Code language: Shell Session (shell)
Here is an important example. As mentioned above, the whole memory is also stored on disk with possible sensitive information. We stored with our application a “Secret” key “RANDOM_1432_KEY” in memory and can easily find it:
sh-5.2# ls checkpoint/pages-*
checkpoint/pages-1.img
sh-5.2# grep -ao RANDOM_1432_KEY checkpoint/pages-*
RANDOM_1432_KEY
Code language: Shell Session (shell)
In case you want to debug your application with gdb
, you can convert the checkpoint to a coredump:
sh-5.2# cd checkpoint/
sh-5.2# pwd
/tmp/checkpoint/checkpoint
sh-5.2# coredump-python3
sh-5.2#
sh-5.2# echo info registers | gdb --core core.1 -q
BFD: warning: /tmp/checkpoint/checkpoint/core.1 has a segment extending past end of file
warning: malformed note - filename area is too big
[New LWP 1]
Missing separate debuginfo for the main executable file
Try: dnf --enablerepo='*debug*' install /usr/lib/debug/.build-id/3e/6eae34c82de9e112e48289c49532ee80ab3929
warning: Unexpected size of section `.reg-xstate/1' in core file.

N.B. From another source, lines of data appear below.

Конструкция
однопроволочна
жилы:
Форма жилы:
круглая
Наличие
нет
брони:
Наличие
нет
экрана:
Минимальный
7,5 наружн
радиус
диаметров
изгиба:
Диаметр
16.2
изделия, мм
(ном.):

Core was generated by `python3 counter.py'.
warning: Unexpected size of section `.reg-xstate/1' in core file.
#0 0x00007f563e142937 in ?? ()
(gdb) rax 0xfffffffffffffffc -4
rbx 0x1f4 500
rcx 0x7f563e142937 140008385423671
rdx 0x1f4 500
rsi 0x1 1
rdi 0x7f563de4c6b0 140008382318256
rbp 0x4345886f1693 0x4345886f1693
rsp 0x7ffd7fbf3a68 0x7ffd7fbf3a68
r8 0x0 0
r9 0x0 0
r10 0x4345518d0200 73965000000000
r11 0x246 582
r12 0x7f563e7741c0 140008391918016
r13 0x7f563df226c0 140008383194816
r14 0x7f563e72dbf8 140008391629816
r15 0x7f563dc8bfc0 140008380481472
rip 0x7f563e142937 0x7f563e142937
eflags 0x246 [ PF ZF IF ]
cs 0x33 51
ss 0x2b 43
ds 0x0 0
es 0x0 0
fs 0x0 0
gs 0x0 0
(gdb) sh-5.2#
Code language: Shell Session (shell)
Another option to analyze the checkpoint is to copy it on your local machine via:
$ oc cp $CHECKPOINT_POD_NAME:/checkpoints/checkpoint-counters-857d7978fd-jnkck_demo-counter-2023-08-24T11\:24\:18Z.tar checkpoint-counters.tar
Code language: Shell Session (shell)
Summary
Forensic analysis is just one among the various use cases of container checkpointing. Consider the following scenarios, and there are likely many more:
- Long-Running Processes: Applications with prolonged processes or computations benefit from checkpointing. When a container needs temporary pausing or stopping, checkpointing allows for resuming from the interruption point. For instance, this is useful during node maintenance to apply operating system updates. Similarly, it enables starting a long-running process with higher priority and resuming the lower priority process after the higher priority task completes.
- Backup and Recovery: Creating backups of running containers is critical for swift recovery in the event of hardware failures or crashes. These checkpoints can restore container states and data on alternative infrastructure, ensuring business continuity.
- Pre-Warming and Caching: Another valuable application is pre-warming or caching an application’s startup. By initiating an application, creating a checkpoint, and then quickly starting from the checkpoint, the startup time can be significantly reduced. A proposal by Adrian Reber at the Open Container Initiative explores the idea of storing checkpoints for later startups and other use-cases. You can find the proposal here: OCI Proposal (still a work-in-progress).
While this concept is in its early stages, it’s exciting to witness the possibilities that lie ahead.